Chris Thomas said:
Good grief; James Maxwell is rolling over in his grave. You might
want to read a freshman physics textbook. The field of ANY magnet,
whether it's an electromagnet, cheap iron magnet, or one of your rare
earth magnets varies with distance in exactly the same manner. If
you can demonstrate differently, I suggest you contact the Nobel
prize committee in Stockholm as you are a candidate.
You're missing my point. If you had a normal magnet of equal strength as a
R.E. magnet, it would be physically much larger - and the field would extend
to a greater distance than the R.E. magnet of equivalent strength. Hence
these magnets use in things like hard-drives where an ordinary magnet of
equivalent strength would play havoc with the data.
"The size of a magnet has a lot to do with the perceived strength of its
field, though. None of these magnets are very big, so that inverse-cube-law
field strength reduction bites into their power quite quickly.

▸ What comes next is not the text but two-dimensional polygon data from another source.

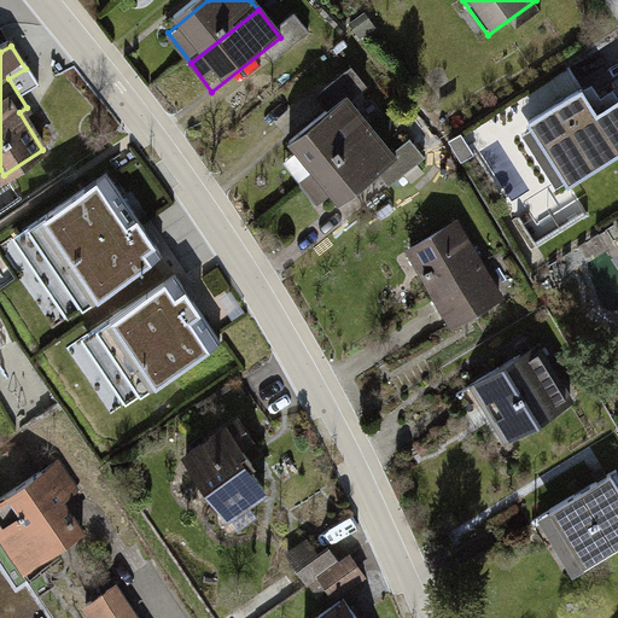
[(617,108),(602,83),(531,126),(569,187),(617,157),(617,108)]
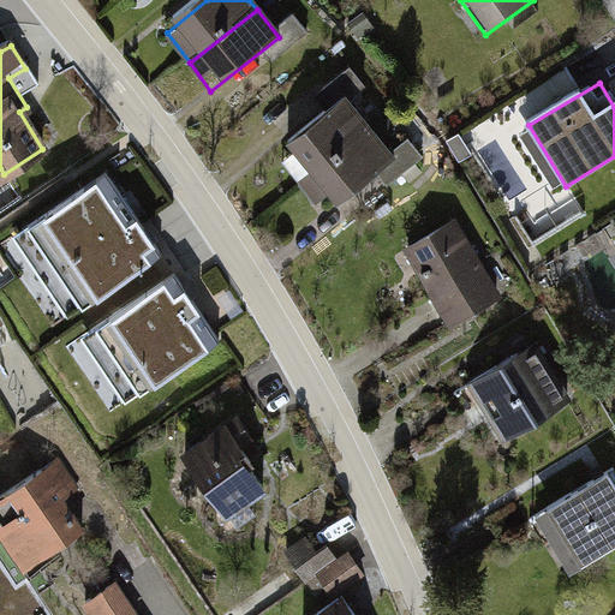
[(345,103),(284,151),(305,183),(369,132),(345,103)]
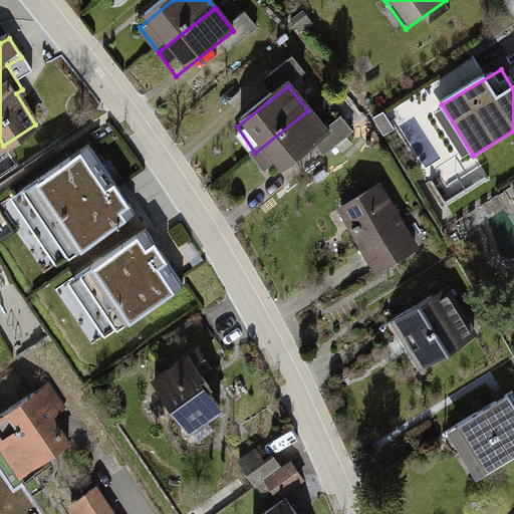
[(329,137),(308,110),(255,153),(276,179),(329,137)]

Chisel the huge ferrite disc magnet off the back of a large dead speaker (if
it wasn't dead before you started chiselling, it sure will be when you've
finished) and you'll have a magnet with only about 1000G field strength,
measured at the peak strength areas on its poles. It's a ferrite. That's all
you get.
But big speaker magnets commonly weigh more than a kilogram and are several
inches across. The peak strength areas at the poles are thus already a few
inches away from the middle of the magnet's field. In this case, you can
move another few inches away and still have 1/8th field strength.

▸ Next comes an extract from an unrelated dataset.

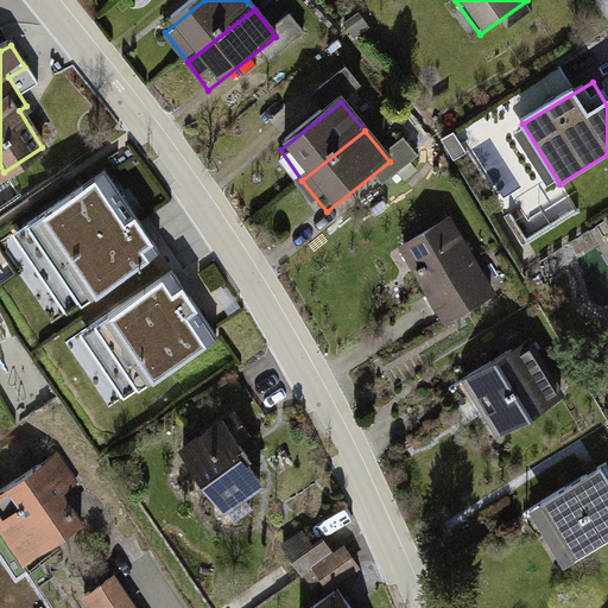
[(159,249),(105,170),(12,233),(67,312),(159,249)]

So if you wave one of these big magnets over a pile of nails, they'll leap
up to stick to it from several inches away.
Take a 1-Tesla-field-strength neodymium magnet the size of a button, though,
and the peak field areas on the outside of the magnet will only be a couple
of millimetres away from the middle of the field. Now moving just another
couple of millimetres away gives you 1/8th field strength. Field close to
magnet stronger; field far from magnet weaker."